To this end we will utilize internet resources to learn translation models. By exploiting online resources for machine translation this project will address a number of vital research issues:

  • How can multi-lingual resources be automatically identified and harvested?
  • How can translation rules be learned from smaller and only partially translated resources?
  • How do existing search strategies for finding the most likely translation have to be adapted to cope with limited resources?
  • How can one rapidly build evaluation benchmarks for languages with limited resources?

GALATEAS:
   Duration: 2010-2013
Role: Work Package Leader
Funder: European Commission, PSP
Partners: Xerox Research (Coordinator, France), CELI SRL (Italy), University of Trento (Italy), Object Direct SAS (France), Gonetwork SRL (Italy), Bridgeman Art Library Ltd (UK), Humboldt University Berlin (Germany)
Website: http://www.galateas.eu/
Summary: With the growth of digital libraries and digital library federation (as well as partially unstructured collections of documents such as web sites), a large set of vendors is offering engines for retrieving contents and metadata via search requests by the end user (queries). In most cases these queries are just unstructured fragments of text in a specific language.
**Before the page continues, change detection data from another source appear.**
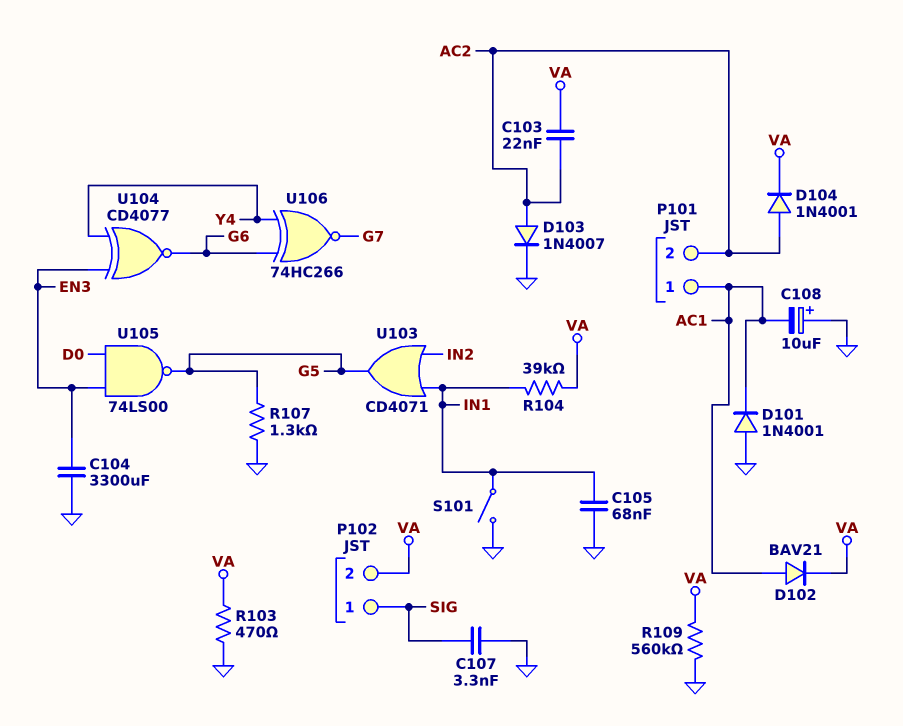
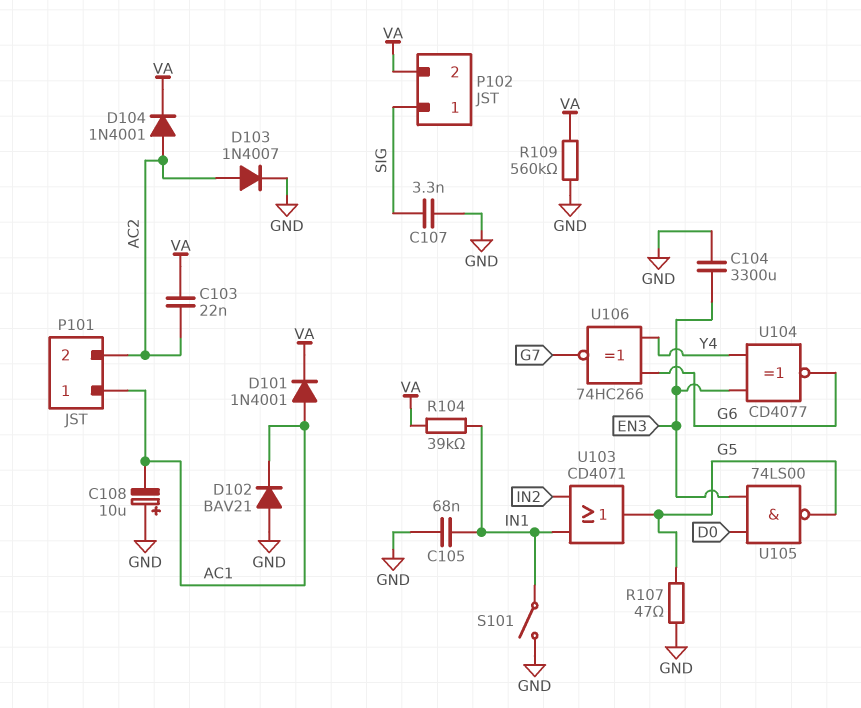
D101: diode 1N4001 (A GND, K AC1) -> diode 1N4001 (A AC1, K VA)
D102: diode BAV21 (A AC1, K VA) -> diode BAV21 (A GND, K AC1)
R103: 470 (GND, VA) -> none
R107: 1.3k (G5, GND) -> 47 (G5, GND)

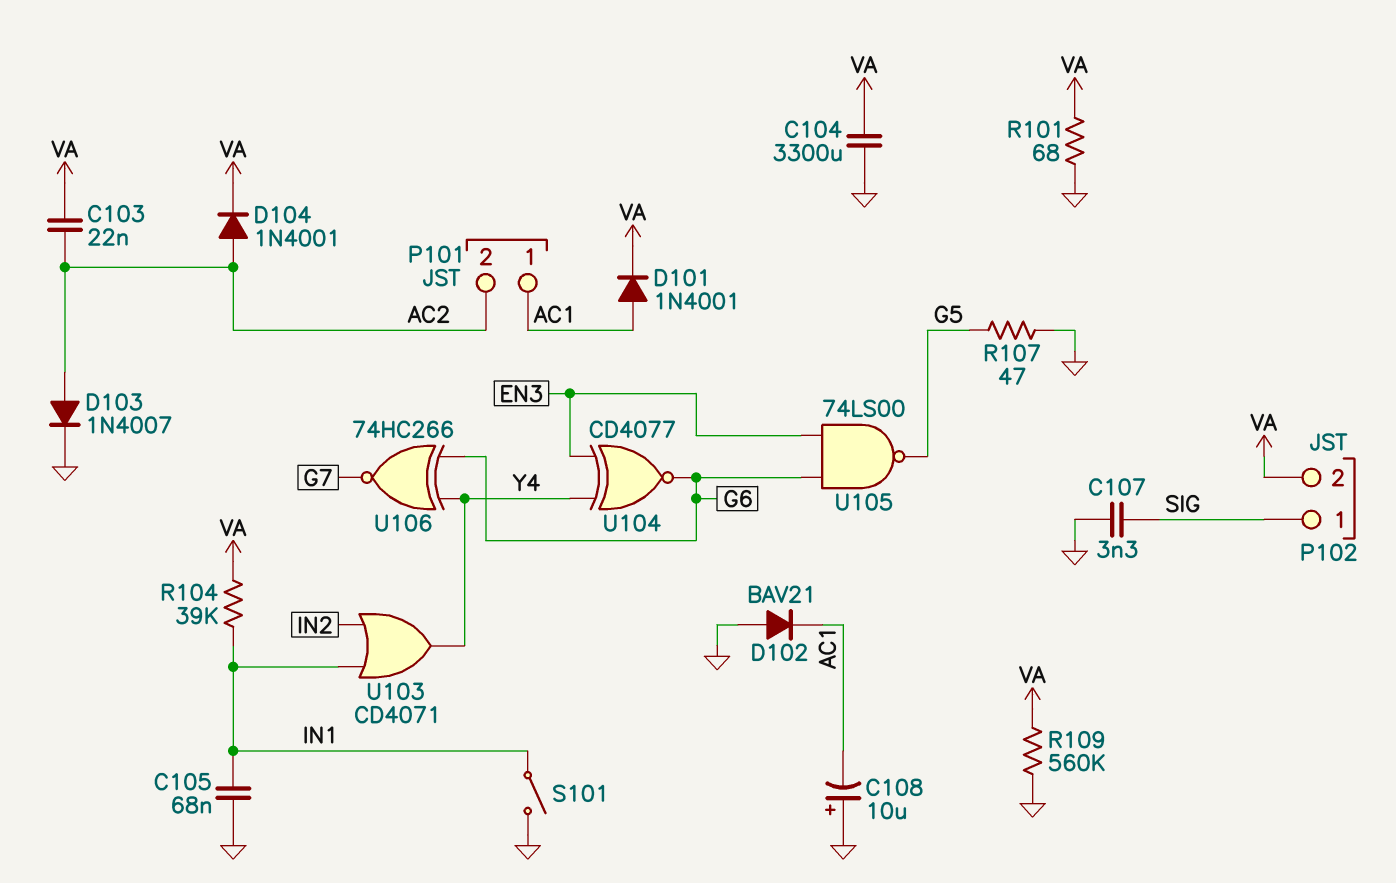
C104: 3300uF (EN3, GND) -> 3300uF (GND, VA)
R101: none -> 68 (GND, VA)
U103: OR CD4071 (in IN1, in IN2, out G5) -> OR CD4071 (in IN1, in IN2, out Y4)
U105: NAND 74LS00 (in D0, in EN3, out G5) -> NAND 74LS00 (in EN3, in G6, out G5)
Firstly, GALATEAS (LangLog) is focused on getting meaning out of these lists of queries and it is addressed to library/federation/site managers. Contrary to mainstream service in this field, GALATEAS services will not considered standard structured information of web logs (e.g. click rate, visited pages, user's paths inside the document tree) but the information contained in queries from the point of view of language interpretation.
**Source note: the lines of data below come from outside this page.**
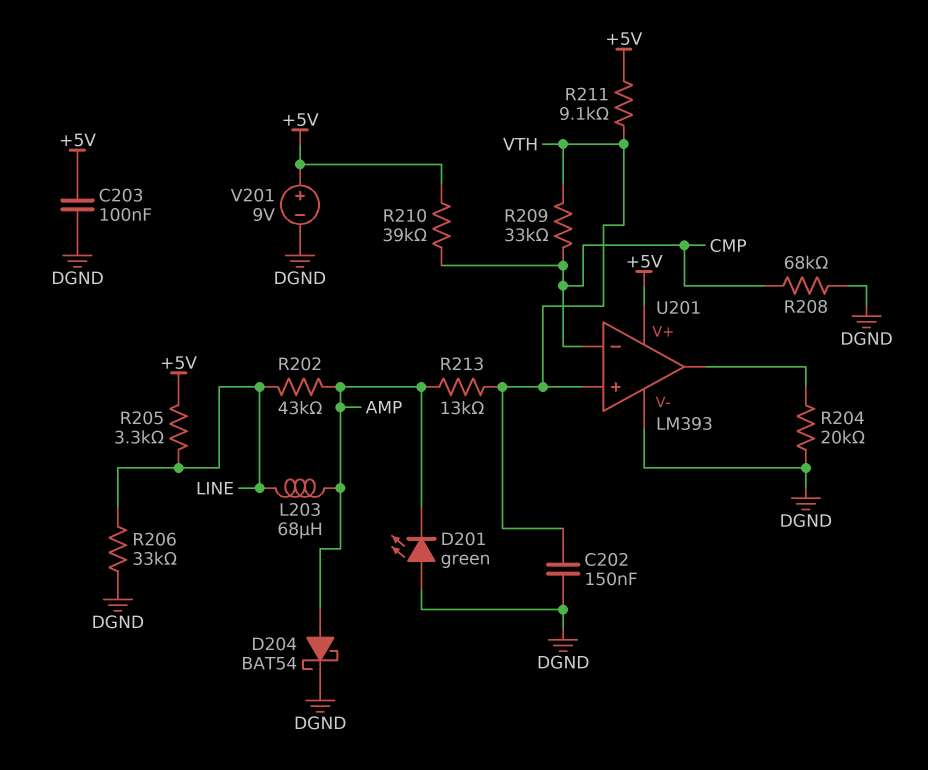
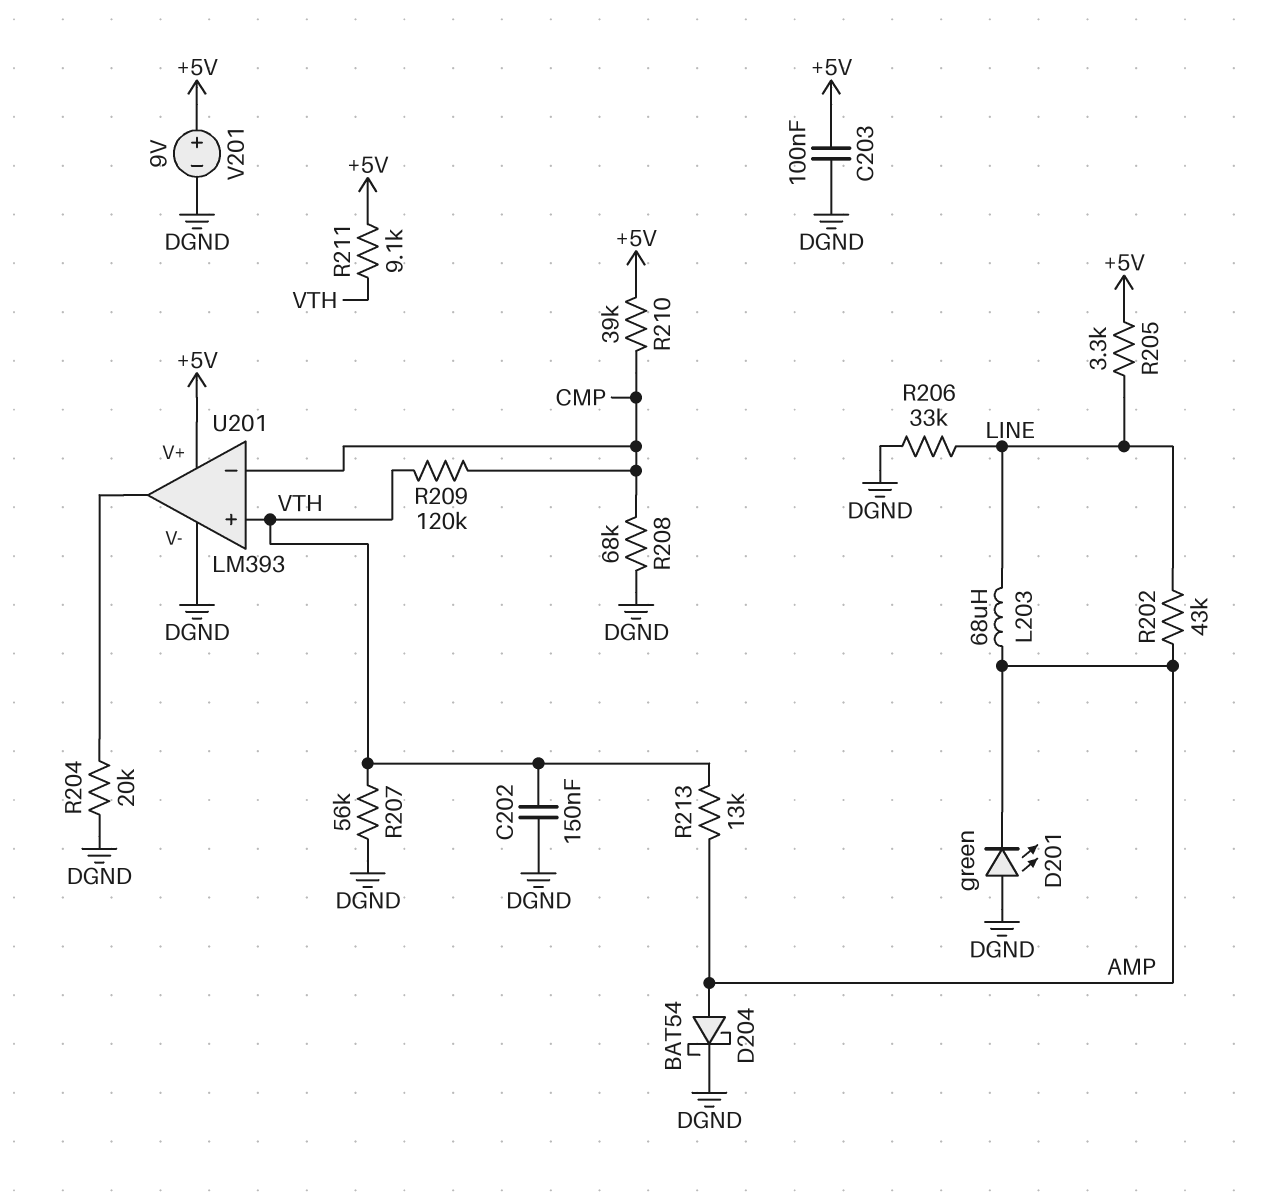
R207: none -> 56k (DGND, VTH)
R209: 33k (CMP, VTH) -> 120k (CMP, VTH)

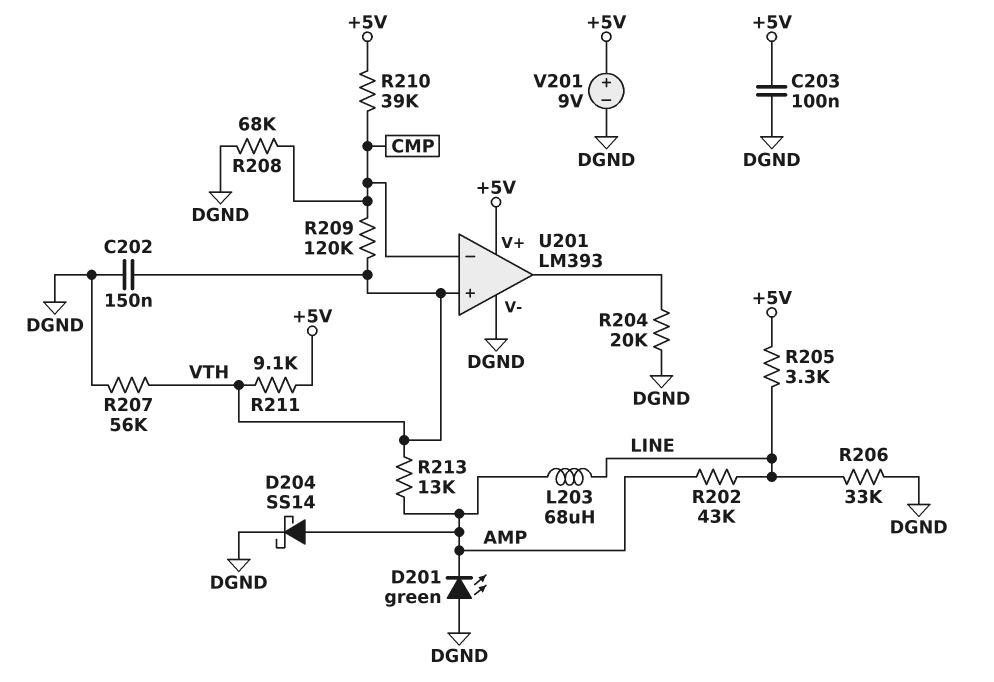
D204: schottky BAT54 (A AMP, K DGND) -> schottky SS14 (A AMP, K DGND)

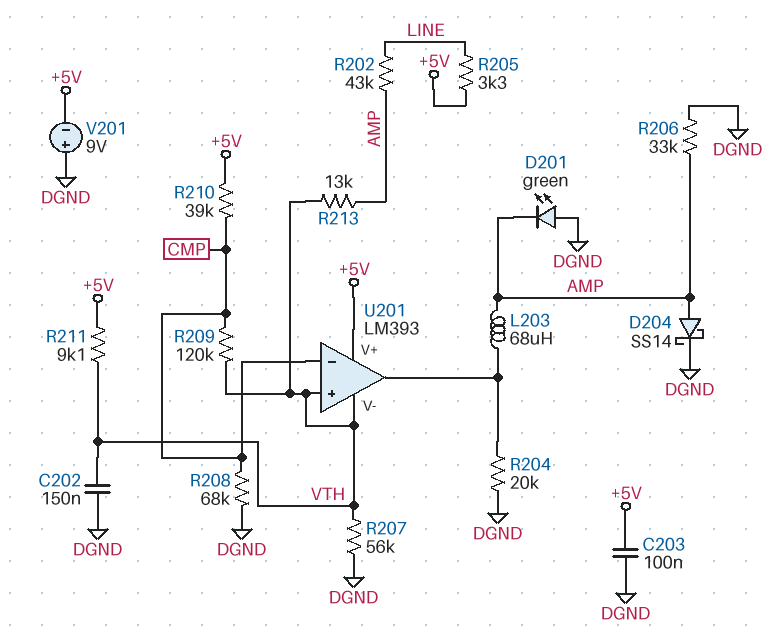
L203: 68uH (AMP, LINE) -> 68uH (AMP, U201/out)
R206: 33k (DGND, LINE) -> 33k (AMP, DGND)
U201 pin V-: DGND -> VTH
V201: 9V (plus +5V, minus DGND) -> 9V (plus DGND, minus +5V)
The second challenge addressed by GALATEAS is the one of Cross Language Information Retrieval (CLIR) i.e. the capability of typing a query in one specific language and retrieving documents which are available in different languages.


PASCAL-2: Pattern Analysis, Statistical Modeling and Computational Learning
   Duration: 2010-2013
Role: Site Manager
Funder: European Commission, European Network of Excellence
Partners: See website
Website: http://pascallin2.ecs.soton.ac.uk/
Summary: The PASCAL Network of Excellence has created a distributed institute pioneering principled methods of pattern analysis, statistical modeling, and computational learning as core enabling technologies for multimodal interfaces that are capable of natural and seamless interaction with and among individual human users. The resulting expertise has been applied to problems relevant to both multi-modal interfaces and cognitive systems. PASCAL2 will enable a refocusing of the Institute towards the emerging challenges created by the ever expanding applications of adaptive systems technology and their central role in the development of large scale cognitive systems. Furthermore, the funding will enable the Institute to engage in technology transfer through an Industrial Club to effect rapid deployment of the developed technologies into a wide variety of applications, while undertaking a brokerage of expertise and public outreach programme to communicate the value and relevance of the achieved results.

CCCT: Center for Content, Creation and Technology
   Duration: 2010-2012
Role: Sub-Project Leader
Funder: Platform Betatechniek
Summary: The Center for Creation, Content and Technology is the University of Amsterdam and the Hogeschool of Amsterdam's response to the scientific, innovative and educational challenges that digital content presents us with. It brings together the University of Amsterdam's acknowledged strengths in Computer Science, Media Studies, and Communication Theory, and the Hogeschool of Amsterdam's Medialab in a unique multi-disciplinary setting.

Completed Projects:

Information Retrieval for Data Selection in Machine Translation
   Duration: 2006-2008
Funder: Nuffield Organization
Role: Principal Investigator
Summary: Well-performing statistical MT approaches require very large amounts of training data to achieve this quality, The challenge is to select those subsets within the training data that are most likely to be relevant for a given document or sentence that needs to be translated. This project investigates how information retrieval techniques can be used to build more contextually sensitive methods for identifying training data for building language models used for machine translation.